Sunday, March 9, 2014

Open Data

This is a pretty good argument for why there is resistance to completely open data:
When people don’t want to release their data, they don’t care about the data itself. They care about the papers that could result from these data. I don’t care if people have numbers that I collect. What I care about is the notion that these numbers are scientifically useful, and that I wish to get scientific credit for the usefulness of these numbers. Once the data are public, there is scant credit for that work.
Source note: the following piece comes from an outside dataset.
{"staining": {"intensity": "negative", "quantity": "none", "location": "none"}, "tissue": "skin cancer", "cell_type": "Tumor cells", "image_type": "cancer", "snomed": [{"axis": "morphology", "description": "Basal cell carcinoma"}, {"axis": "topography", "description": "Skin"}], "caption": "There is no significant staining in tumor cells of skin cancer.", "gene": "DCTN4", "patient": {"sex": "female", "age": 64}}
It takes plenty of time and effort to generate data. In my case, lots of sweat, and occasionally some venom and blood, is required to generate data. I also spend several weeks per year away from my family, which any parent should relate with. Many of the students who work with me also have made tremendous personal investments into the work as well. Generating data in my lab often comes at great personal expense. Right now, if we publicly archived data that were used in the creation of a new paper, we would not get appropriate credit in a currency of value in the academic marketplace.
I think the key to this argument is that most of the effort in some fields lies in the collection of the data bit all of the credit is based on papers.  So you would end up, rather quickly, with a form of tragedy of the commons where the people who create the data end up with little credit . . . meaning we would end up with less data. 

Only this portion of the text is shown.